Golubovci (, ) is a small town in the Podgorica Municipality of Montenegro. 

It has 3,110 residents according to 2011 census, while the Golubovci City Municipality accounts for some 16,093 residents.

Transport
Sometimes Podgorica Airport is referred as to Golubovci Airport by locals, the airport being just 5 km away from the town.

Golubovci is located next to the M-2, Podgorica - Bar road (E65/E80), main Montenegrin road connection between the coast and northern part of the country. Part of this road went through the centre of Golubovci causing frequent traffic jams during the summer tourist season which led to construction of 4-lane dual carriageway, the Golubovci Bypass, in 2018.

Sports
The town is home to FK Zeta, one of the most successful Montenegrin football clubs in recent years. They play their home games at the Stadion Trešnjica.

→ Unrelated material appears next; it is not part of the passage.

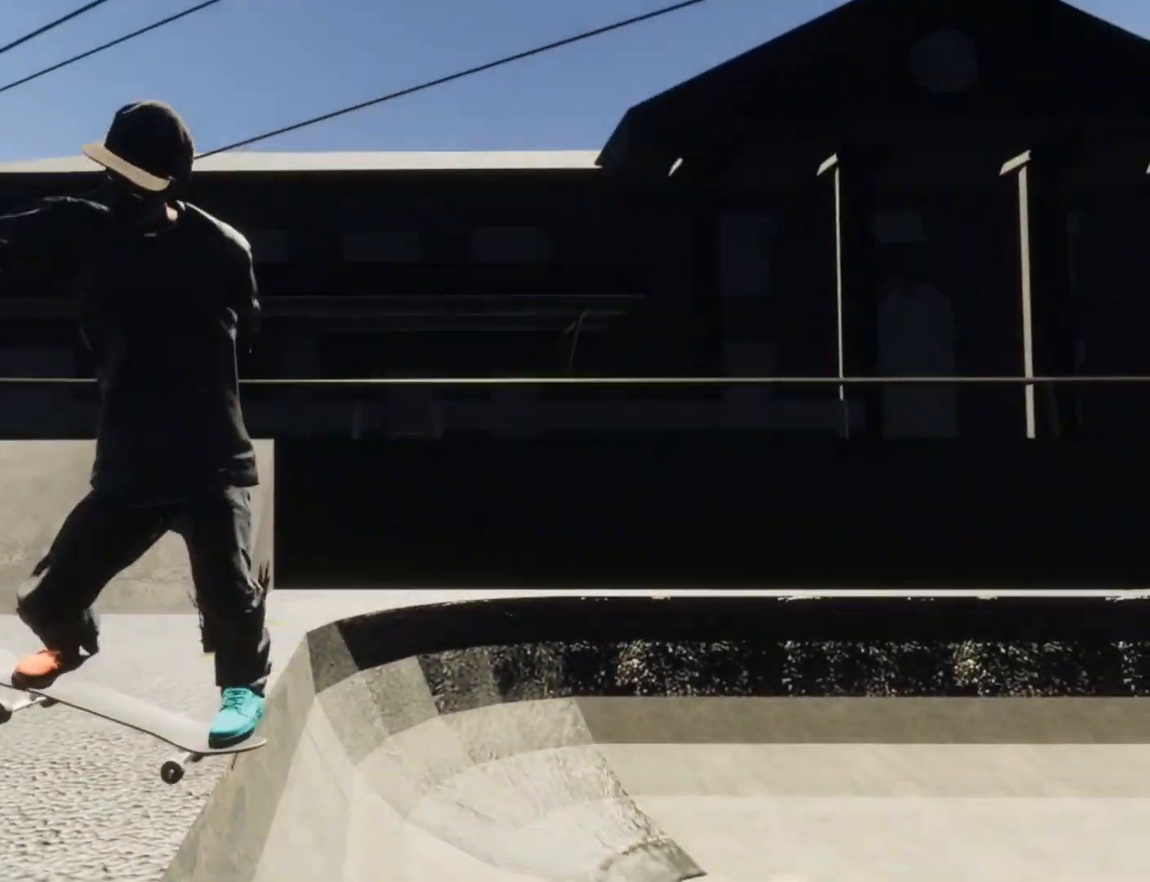
{"dt_ms": 500, "buttons": [], "left_stick": "up-left", "right_stick": "center", "events": [[250, "left_stick", "center"], [500, "left_stick", "up-left"]]}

The town's basketball team is KK Zeta 2011.

Ethnic composition

Town (2011) 
Montenegrins - 1,920 (61.7%)
Serbs - 844 (27,4%)
No response - 265(8.5%)
Others 81 (2.6%)
Total - 3,110

Municipality (2011)
Montenegrins - 10,574 (65.15%)
Serbs - 4,190 (25.81%)
Others/unspecified - 1,467 (9.04%)
Total - 16,093

City Municipality
Town of Golubovci is the seat of the Golubovci City Municipality (Montenegrin: Gradska opština Golubovci / Градска општина Голубовци), a subdivision of the Podgorica Capital City. The town is located some 15 km south of the city of Podgorica, in the fertile Zeta Plain (Zetska ravnica).